Thaddeus’s question jolted Rémy out of her thoughts and she found him nodding at the puzzle box.

“No,” Rémy sighed, twisting one of its small outer panels so that a hinge folded in on itself. “Every time I think I have made progress, voila! Another hinge appears that I cannot open without undoing what came before.” She made a sound of annoyance in her throat. “Truly, I am beginning to think that the old woman was just playing with me.”

Thaddeus smiled, his fingers brushing hers as he took the puzzle from her and toyed with it. They had been trying to open it ever since they had left France, tantalized by the thought that whatever was inside might help Rémy locate her fabled lost brother.

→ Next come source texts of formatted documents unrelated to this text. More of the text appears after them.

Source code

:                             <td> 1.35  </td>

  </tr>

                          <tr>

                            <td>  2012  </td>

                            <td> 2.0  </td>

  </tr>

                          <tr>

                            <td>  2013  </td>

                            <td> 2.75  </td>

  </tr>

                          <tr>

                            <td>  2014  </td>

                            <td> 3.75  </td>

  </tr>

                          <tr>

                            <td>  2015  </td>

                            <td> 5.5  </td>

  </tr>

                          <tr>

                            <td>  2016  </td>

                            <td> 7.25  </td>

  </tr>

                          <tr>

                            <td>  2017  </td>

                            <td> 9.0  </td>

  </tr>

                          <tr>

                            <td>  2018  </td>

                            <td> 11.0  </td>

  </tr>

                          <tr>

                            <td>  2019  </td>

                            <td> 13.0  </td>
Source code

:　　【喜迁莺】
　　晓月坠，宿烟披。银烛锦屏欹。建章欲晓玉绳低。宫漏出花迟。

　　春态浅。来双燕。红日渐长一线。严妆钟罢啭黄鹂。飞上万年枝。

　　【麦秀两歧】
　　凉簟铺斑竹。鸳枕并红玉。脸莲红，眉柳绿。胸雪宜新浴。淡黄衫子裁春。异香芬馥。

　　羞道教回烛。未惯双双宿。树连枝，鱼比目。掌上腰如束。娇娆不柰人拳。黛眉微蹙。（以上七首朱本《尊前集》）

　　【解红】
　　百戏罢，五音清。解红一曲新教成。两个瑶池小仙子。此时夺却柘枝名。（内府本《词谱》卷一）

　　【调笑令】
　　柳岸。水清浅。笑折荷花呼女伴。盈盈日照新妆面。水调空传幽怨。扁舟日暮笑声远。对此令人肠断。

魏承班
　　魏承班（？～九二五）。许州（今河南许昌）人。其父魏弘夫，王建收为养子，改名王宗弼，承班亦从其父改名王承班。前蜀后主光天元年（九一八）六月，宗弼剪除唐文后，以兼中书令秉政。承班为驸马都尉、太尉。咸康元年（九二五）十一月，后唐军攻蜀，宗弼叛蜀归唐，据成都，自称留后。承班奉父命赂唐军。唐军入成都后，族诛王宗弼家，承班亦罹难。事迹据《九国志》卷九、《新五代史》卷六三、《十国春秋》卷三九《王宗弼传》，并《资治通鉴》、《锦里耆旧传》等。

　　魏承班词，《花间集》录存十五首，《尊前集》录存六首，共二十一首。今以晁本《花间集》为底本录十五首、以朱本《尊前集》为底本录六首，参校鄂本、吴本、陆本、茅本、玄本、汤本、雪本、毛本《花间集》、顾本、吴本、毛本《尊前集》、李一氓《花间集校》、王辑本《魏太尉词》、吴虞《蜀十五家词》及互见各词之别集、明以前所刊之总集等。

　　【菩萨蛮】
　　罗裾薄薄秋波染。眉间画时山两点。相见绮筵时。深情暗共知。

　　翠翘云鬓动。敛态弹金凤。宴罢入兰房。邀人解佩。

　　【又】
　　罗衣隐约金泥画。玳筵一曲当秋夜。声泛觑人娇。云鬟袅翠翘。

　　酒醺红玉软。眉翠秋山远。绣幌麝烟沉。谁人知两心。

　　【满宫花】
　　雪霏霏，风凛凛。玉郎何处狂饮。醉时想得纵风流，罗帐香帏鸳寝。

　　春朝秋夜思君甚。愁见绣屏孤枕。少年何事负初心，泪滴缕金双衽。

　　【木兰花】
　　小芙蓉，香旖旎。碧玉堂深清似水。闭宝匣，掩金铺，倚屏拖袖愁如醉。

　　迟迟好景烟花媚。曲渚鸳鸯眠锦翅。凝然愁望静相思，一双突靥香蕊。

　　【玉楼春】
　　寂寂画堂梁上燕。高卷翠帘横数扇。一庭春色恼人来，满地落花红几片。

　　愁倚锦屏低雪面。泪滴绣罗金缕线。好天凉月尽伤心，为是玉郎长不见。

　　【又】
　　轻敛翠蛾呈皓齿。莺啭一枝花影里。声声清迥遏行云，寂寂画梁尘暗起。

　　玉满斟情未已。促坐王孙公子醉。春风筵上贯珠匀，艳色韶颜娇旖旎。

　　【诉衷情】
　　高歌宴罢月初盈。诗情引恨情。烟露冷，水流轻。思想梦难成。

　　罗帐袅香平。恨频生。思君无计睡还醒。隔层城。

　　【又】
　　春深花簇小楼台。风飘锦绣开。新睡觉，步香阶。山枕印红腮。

“Don’t give up,” he told her. “Not that I think you ever would. Rémy Brunel always sees things through to the end, no matter how difficult the journey.”

Rémy looked at him. Somewhere over the course of the past few months, things had changed between them. Perhaps it was just that she no longer had her opal to tell her his every thought, although Rémy somehow felt it was more than that. Things were easier between them. They were closer — they fit together better. They understood each other, and where they didn’t, they at least tried to.

Maybe this is just what it feels like when you really love someone, she thought. Maybe this is what happens when you find the person you should m—

“What?” Thaddeus asked her with a laugh, as she continued to gaze at him, lost in her thoughts.

Rémy shook her head, a little shocked at where her mind had been leading her.

Thaddeus reached out and stroked his fingers along her jaw. “Come here,” he murmured, pulling her gently toward him.

Her lips had almost touched his when there was a loud bang. A fraction of a second later, something thudded into the tree behind them, just inches above Thaddeus’s head, splinters of sharp bark exploding from the impact.